§ THE INPUT:
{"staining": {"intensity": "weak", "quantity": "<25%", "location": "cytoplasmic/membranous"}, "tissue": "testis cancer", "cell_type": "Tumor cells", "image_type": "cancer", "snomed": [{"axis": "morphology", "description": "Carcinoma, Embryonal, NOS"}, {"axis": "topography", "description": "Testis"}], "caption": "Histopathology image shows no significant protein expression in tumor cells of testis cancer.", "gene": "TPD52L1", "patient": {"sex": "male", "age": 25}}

--

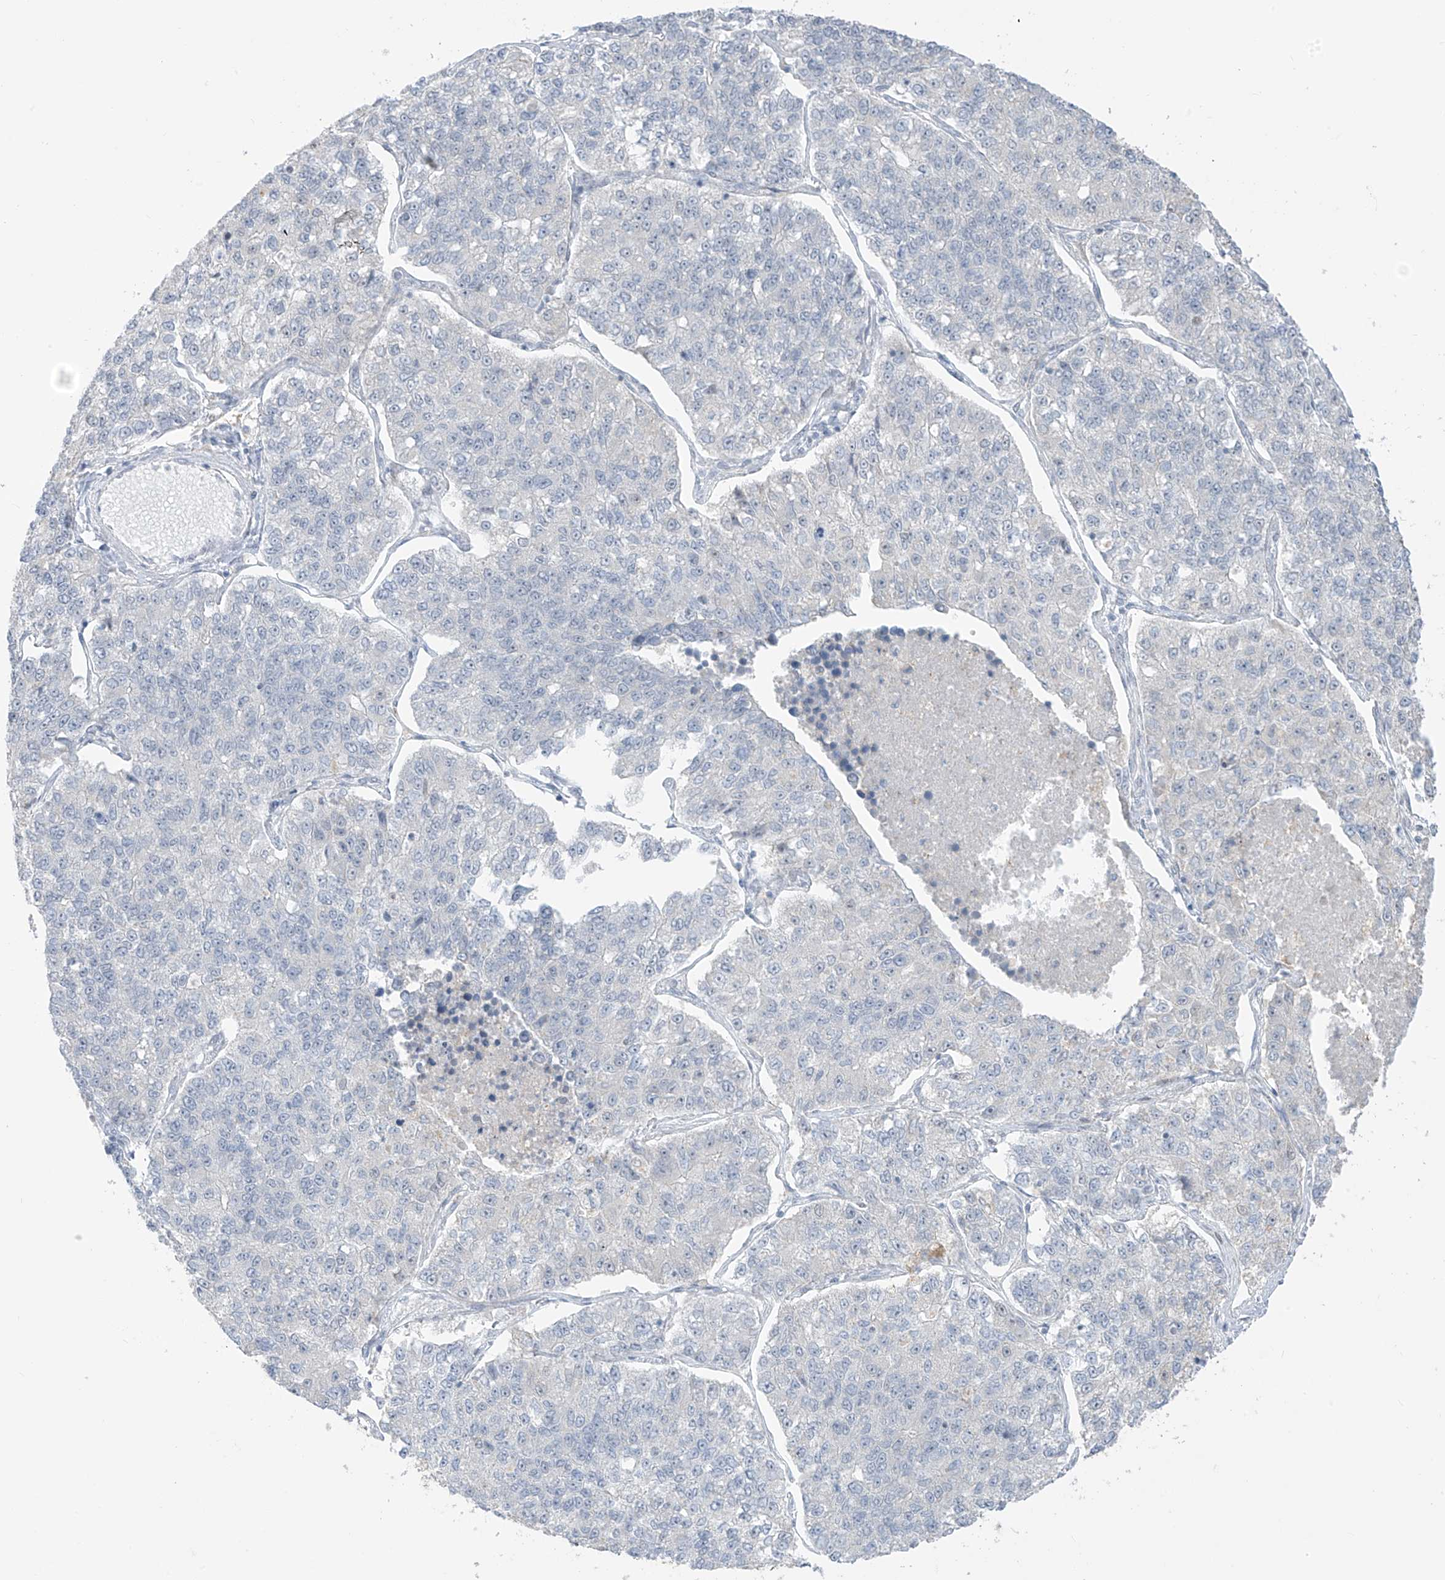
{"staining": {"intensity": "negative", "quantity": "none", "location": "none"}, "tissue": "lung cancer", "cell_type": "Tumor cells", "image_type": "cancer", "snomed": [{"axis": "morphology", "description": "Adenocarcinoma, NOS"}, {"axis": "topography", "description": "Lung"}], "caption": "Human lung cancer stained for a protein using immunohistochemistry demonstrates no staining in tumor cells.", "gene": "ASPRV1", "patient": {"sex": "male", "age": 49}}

...

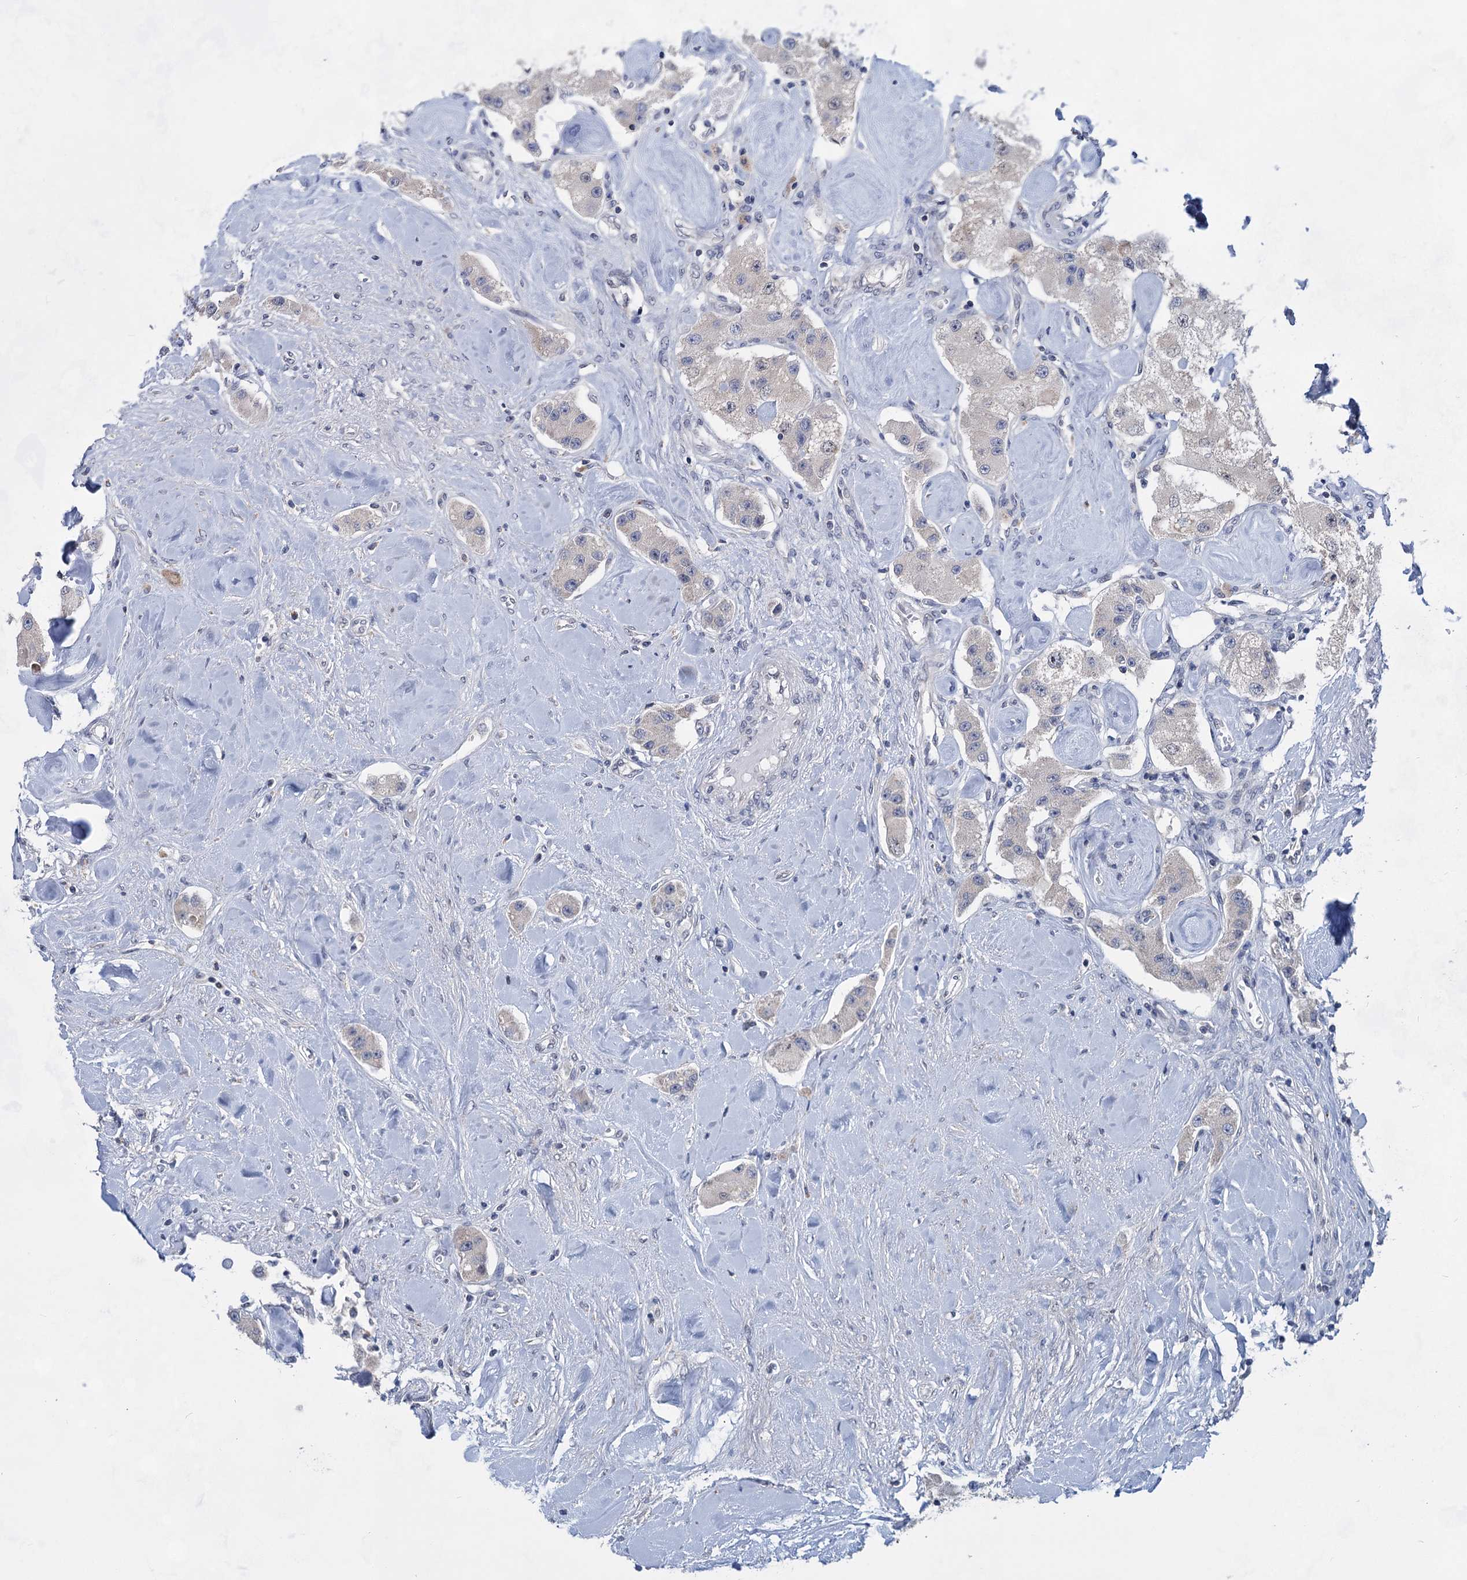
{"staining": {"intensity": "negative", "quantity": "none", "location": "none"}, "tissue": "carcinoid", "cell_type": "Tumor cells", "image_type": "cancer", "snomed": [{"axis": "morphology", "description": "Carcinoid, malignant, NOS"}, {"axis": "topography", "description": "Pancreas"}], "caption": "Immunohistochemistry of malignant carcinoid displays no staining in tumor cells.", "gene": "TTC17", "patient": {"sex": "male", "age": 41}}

§ EXERCISE:
Where the string "none" turns up in a line of the data above, copy that whole line.

§ FINISHED TASK:
{"staining": {"intensity": "negative", "quantity": "none", "location": "none"}, "tissue": "lung cancer", "cell_type": "Tumor cells", "image_type": "cancer", "snomed": [{"axis": "morphology", "description": "Adenocarcinoma, NOS"}, {"axis": "topography", "description": "Lung"}], "caption": "Human lung cancer stained for a protein using immunohistochemistry demonstrates no staining in tumor cells.", "gene": "ASPRV1", "patient": {"sex": "male", "age": 49}}
{"staining": {"intensity": "negative", "quantity": "none", "location": "none"}, "tissue": "carcinoid", "cell_type": "Tumor cells", "image_type": "cancer", "snomed": [{"axis": "morphology", "description": "Carcinoid, malignant, NOS"}, {"axis": "topography", "description": "Pancreas"}], "caption": "Immunohistochemistry of malignant carcinoid displays no staining in tumor cells.", "gene": "TTC17", "patient": {"sex": "male", "age": 41}}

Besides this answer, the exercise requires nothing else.